Main /

\ Main

Confidence Intervals - Examples

Prerequisites

library(dslabs)
library(dplyr)
library(ggplot2)

[$[Get Code]]

1. Confidence interval for p

We will use all the national polls that ended within a few weeks before the election.

Assume there are only two candidates and construct a 95% confidence interval for the election night proportion.

Use filter to subset the data set for the poll data you want. Include polls that ended on or after October 31, 2016 (enddate). Only include polls that took place in the United States. Call this filtered object polls.
Use nrow to make sure you created a filtered object polls that contains the correct number of rows.
Extract the sample size N from the first poll in your subset object polls.
Convert the percentage of Clinton voters (rawpoll_clinton) from the first poll in polls to a proportion, X_hat. Print this value to the console.
Find the standard error of X_hat given N. Print this result to the console.
Calculate the 95% confidence interval of this estimate using the qnorm function.
Save the lower and upper confidence intervals as an object called ci. Save the lower confidence interval first.

# Load the data
data(polls_us_election_2016)

# Generate an object `polls` that contains data filtered for polls that ended on or after October 31, 2016 in the United States
polls <- filter(polls_us_election_2016, enddate>='2016-10-31' & state =='U.S.')
# How many rows does `polls` contain? Print this value to the console.
nrow(polls)

[$[Get Code]]

[1] 70

# Assign the sample size of the first poll in `polls` to a variable called `N`. Print this value to the console.
N <- polls$samplesize[1]
N

[$[Get Code]]

[1] 2220

# For the first poll in `polls`, assign the estimated percentage of Clinton voters to a variable called `X_hat`. Print this value to the console.
X_hat <- polls$rawpoll_clinton[1] /100
X_hat

[$[Get Code]]

[1] 0.47

# Calculate the standard error of `X_hat` and save it to a variable called `se_hat`. Print this value to the console.
se_hat <-sqrt(X_hat*(1-X_hat)/N)
se_hat

[$[Get Code]]

[1] 0.01059279

# Use `qnorm` to calculate the 95% confidence interval for the proportion of Clinton voters. Save the lower and then the upper confidence interval to a variable called `ci`.
f <- qnorm(0.975)

ci <- c(X_hat-f*se_hat, X_hat+f*se_hat)

[$[Get Code]]

2. Pollster results for p

Create a new object called pollster_results that contains the pollster's name, the end date of the poll, the proportion of voters who declared a vote for Clinton, the standard error of this estimate, and the lower and upper bounds of the confidence interval for the estimate.

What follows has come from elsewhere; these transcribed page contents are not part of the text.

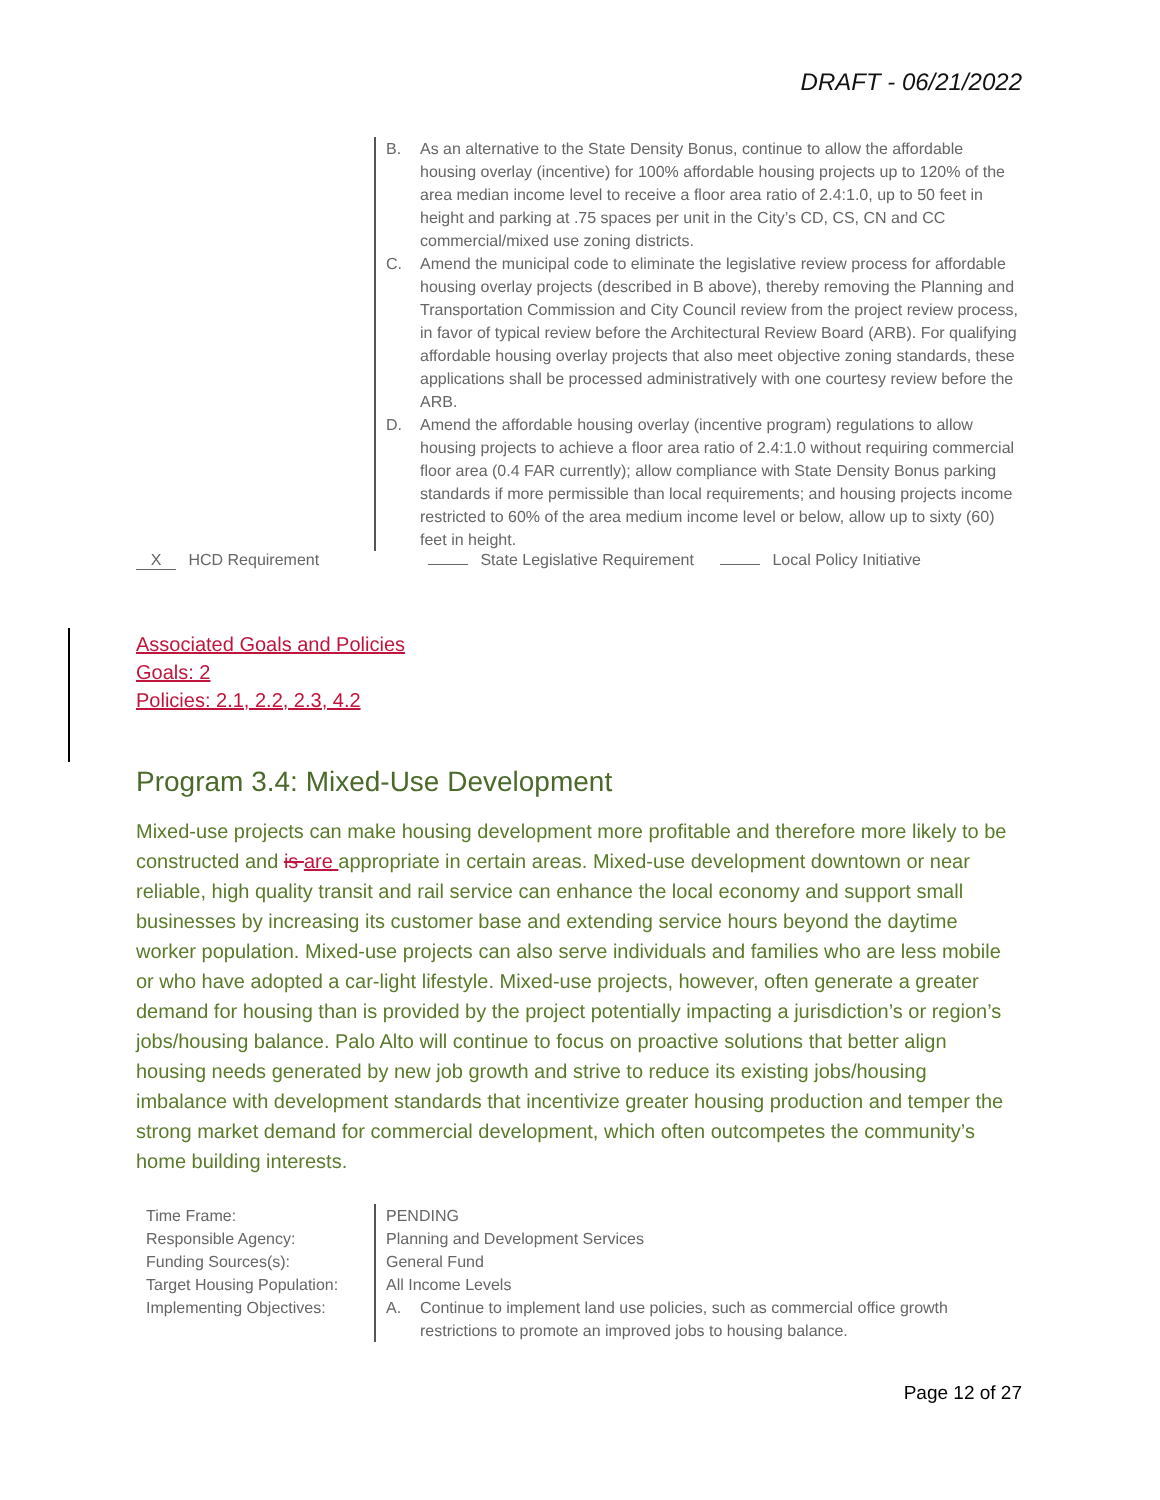DRAFT - 06/21/2022
B. As an alternative to the State Density Bonus, continue to allow the affordable housing overlay (incentive) for 100% affordable housing projects up to 120% of the area median income level to receive a floor area ratio of 2.4:1.0, up to 50 feet in height and parking at .75 spaces per unit in the City’s CD, CS, CN and CC commercial/mixed use zoning districts.
C. Amend the municipal code to eliminate the legislative review process for affordable housing overlay projects (described in B above), thereby removing the Planning and Transportation Commission and City Council review from the project review process, in favor of typical review before the Architectural Review Board (ARB). For qualifying affordable housing overlay projects that also meet objective zoning standards, these applications shall be processed administratively with one courtesy review before the ARB.
D. Amend the affordable housing overlay (incentive program) regulations to allow housing projects to achieve a floor area ratio of 2.4:1.0 without requiring commercial floor area (0.4 FAR currently); allow compliance with State Density Bonus parking standards if more permissible than local requirements; and housing projects income restricted to 60% of the area medium income level or below, allow up to sixty (60) feet in height.
X HCD Requirement State Legislative Requirement Local Policy Initiative
Associated Goals and Policies
Goals: 2
Policies: 2.1, 2.2, 2.3, 4.2
Program 3.4: Mixed-Use Development
Mixed-use projects can make housing development more profitable and therefore more likely to be constructed and is are appropriate in certain areas. Mixed-use development downtown or near reliable, high quality transit and rail service can enhance the local economy and support small businesses by increasing its customer base and extending service hours beyond the daytime worker population. Mixed-use projects can also serve individuals and families who are less mobile or who have adopted a car-light lifestyle. Mixed-use projects, however, often generate a greater demand for housing than is provided by the project potentially impacting a jurisdiction’s or region’s jobs/housing balance. Palo Alto will continue to focus on proactive solutions that better align housing needs generated by new job growth and strive to reduce its existing jobs/housing imbalance with development standards that incentivize greater housing production and temper the strong market demand for commercial development, which often outcompetes the community’s home building interests.
Time Frame:
Responsible Agency:
Funding Sources(s):
Target Housing Population:
Implementing Objectives:
PENDING
Planning and Development Services
General Fund
All Income Levels
A. Continue to implement land use policies, such as commercial office growth restrictions to promote an improved jobs to housing balance.
Page 12 of 27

Use the mutate function to define four new columns: X_hat, se_hat, lower, and upper. Temporarily add these columns to the polls object that has already been loaded for you.
In the X_hat column, convert the raw poll results for Clinton to a proportion.
In the se_hat column, calculate the standard error of X_hat for each poll using the sqrt function.
In the lower column, calculate the lower bound of the 95% confidence interval using the qnorm function.
In the upper column, calculate the upper bound of the 95% confidence interval using the qnorm function.
Use the select function to select the columns from polls to save to the new object pollster_results.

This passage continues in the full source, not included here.